- Born: 1952 or 1953 Gold Coast (now Ghana)
- Died: 22 November 2025 (aged 72) Ghana
- Other names: Willie Addo, Akpatse
- Citizenship: Ghanaian citizenship
- Education: University of Ghana, University of Leeds
- Occupations: Actor, film director and producer, lecturer
- Known for: Death After Birth, Children of the Mountain, Rejected 1 & 2

= William Addo =

Ghanaian actor (1952/1953–2025)

William Addo (1952 or 1953 – 22 November 2025), also known as Akpatse, was a Ghanaian actor and film producer who made significant contributions to the Ghanaian film industry. Before making appearances in several Ghanaian films, Addo worked as a theatre performer.

== Education ==

Addo attended the University of Ghana where he obtained a degree in Drama and Theatre Studies and was retained as a teaching assistant because of his performance. He had a scholarship to study in University of Leeds in the United Kingdom where he obtained his master's degree in Theatre Studies, majoring in Acting and Directing. He came back to be a lecturer where he was in charge of Theatre Arts Department of the School of Performing Arts, University of Ghana.

== Career ==

Addo worked at the National Theatre where he was in charge of the production of a concert party.

== Personal life ==

=== Blindness ===

Following unsuccessful surgeries, Addo became completely blind and was making a plea for help in raising funds for medication.

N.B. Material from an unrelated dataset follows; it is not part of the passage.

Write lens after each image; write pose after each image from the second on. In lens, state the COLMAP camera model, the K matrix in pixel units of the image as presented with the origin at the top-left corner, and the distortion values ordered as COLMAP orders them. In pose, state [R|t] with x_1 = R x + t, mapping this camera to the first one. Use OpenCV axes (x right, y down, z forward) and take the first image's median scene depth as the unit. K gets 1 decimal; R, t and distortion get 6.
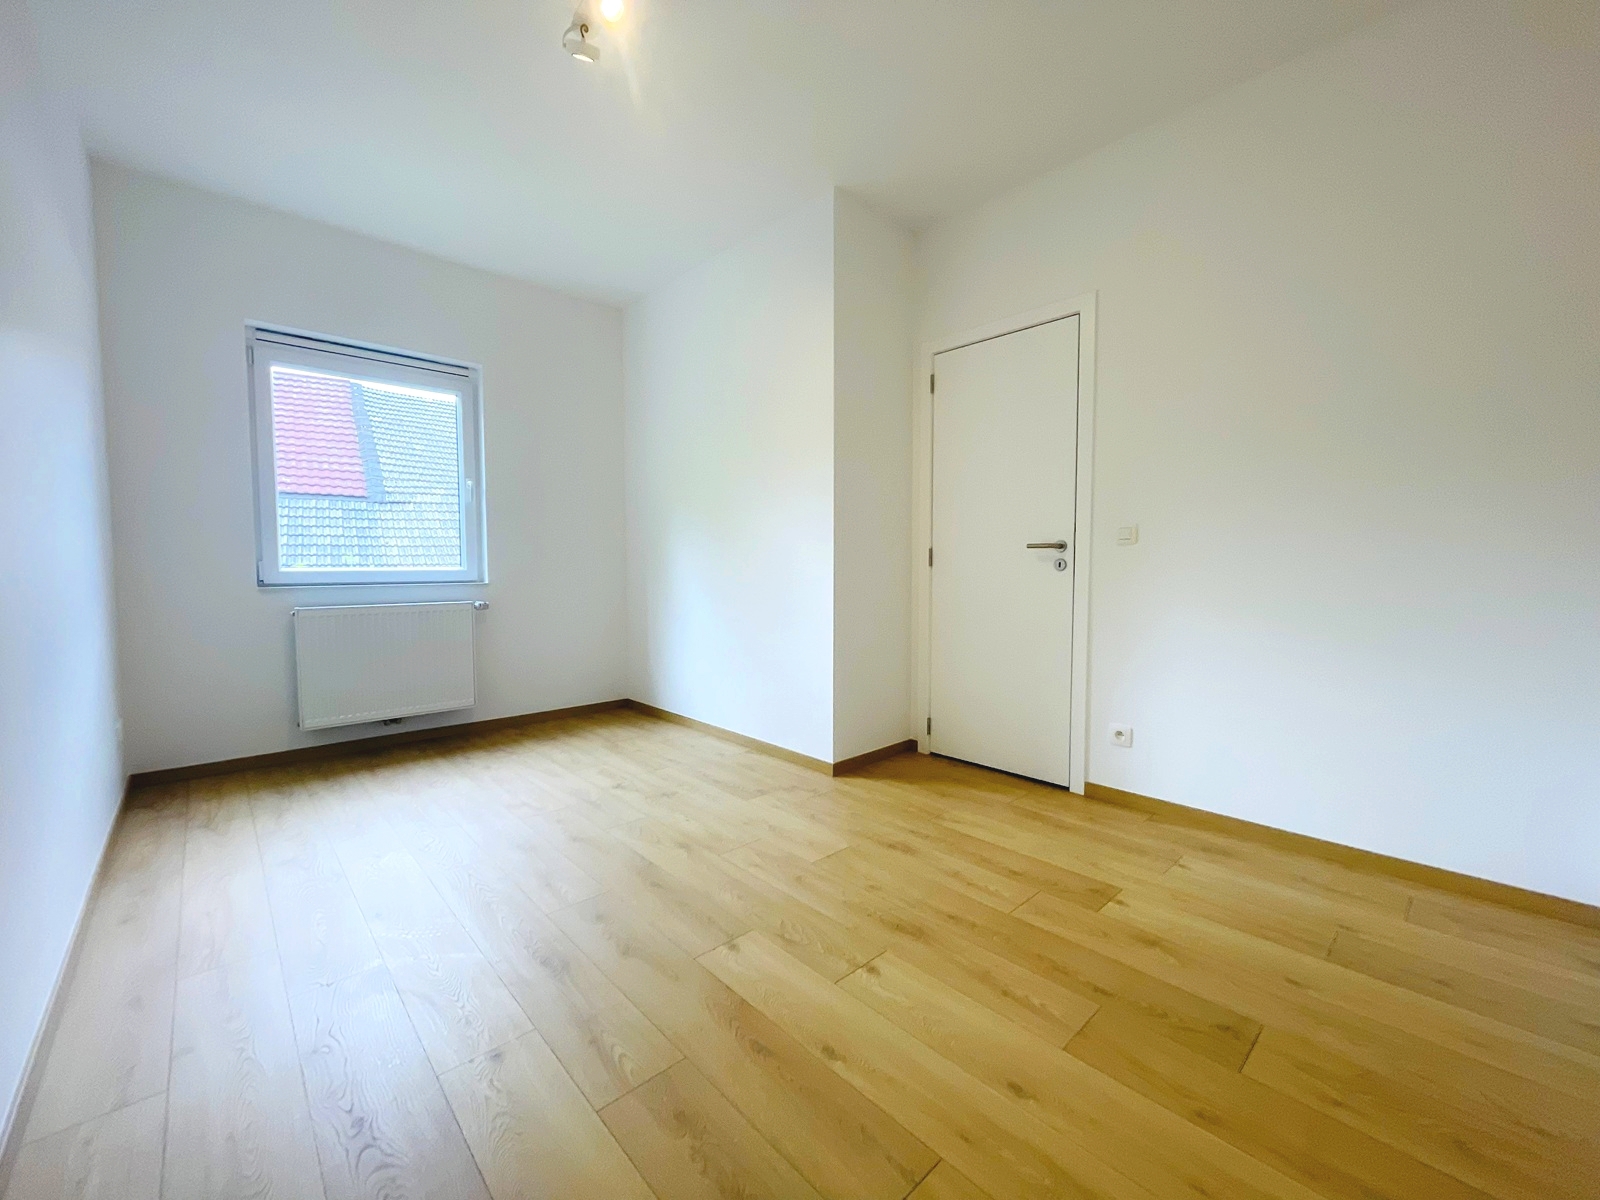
lens RADIAL K [[641.4, 0, 797.0], [0, 641.4, 598.0], [0, 0, 1]] dist [-0.001836, -0.000316]
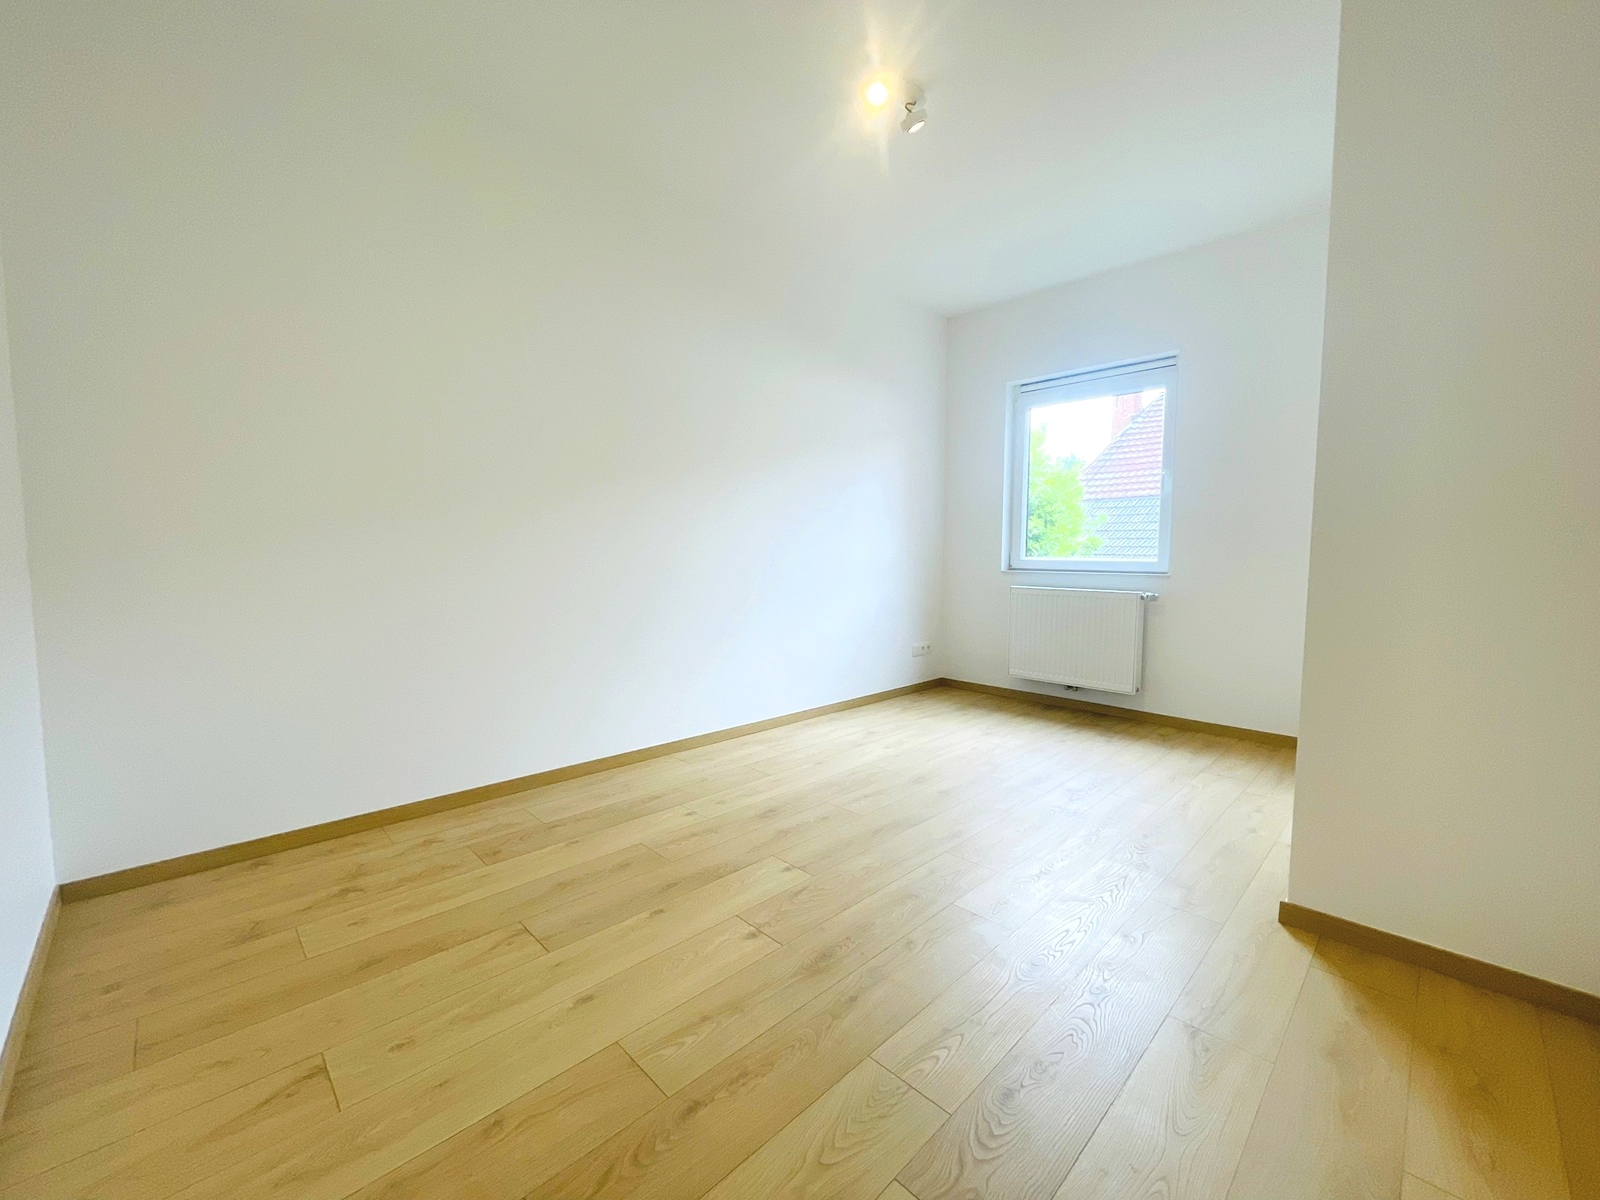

He disclosed that although doctors had diagnosed him with glaucoma and cataracts, they had also informed him that his condition was incurable.

“Hmm, I have totally gone blind...all the surgeries I underwent years back have been in vain. The deterioration of my eyes started again early last year (2018)," he sadly revealed. He continued,” When it started, I went to a hospital in Sogakope, and I underwent a series of tests, and doctors diagnosed that it is a combination of glaucoma and cataracts; and to my utter dismay, doctors told me its incurable …so am now totally blind."

=== Death ===

Addo died after a long illness on 22 November 2025, at the age of 72.

== Filmography ==

- Rejected 1 & 2 (1994) as Kojo Davidson
- Obaa Hemaa (2007) as Efo
- The Pastor's Wife (2008) as Pastor Attipoe
- Sikawura (2009) as Mr. Narh
- Death After Birth (2011) as Mr. Asare
- Chronicles of Odumkrom: The Headmaster (2015) as Opanyin Acheampong
- Children of the Mountain (2016) as Xsavo

== Other works ==

Seasons from 1985 to 1986 at the Trinity Repertory Company Theatre in Providence, Rhode Island, he performed in George M. Cohan's play "The Tavern," alongside the actors Frederick Sullivan Jr., Becca Lish, Keith Jochim, David Kennett, William Damkoehler, Margot Dionne, Ed Hall, Barbara Blossom, Jennifer Van Dyck, Steven Jermanovich, Howard London, John Robert Wright, Paul Buxton, and Henrik Kromann. The director was Tony Giordano. Designer of the scenery was Robert D. Soule. Lighting was created by John F. Custer. William Lane created the costumes.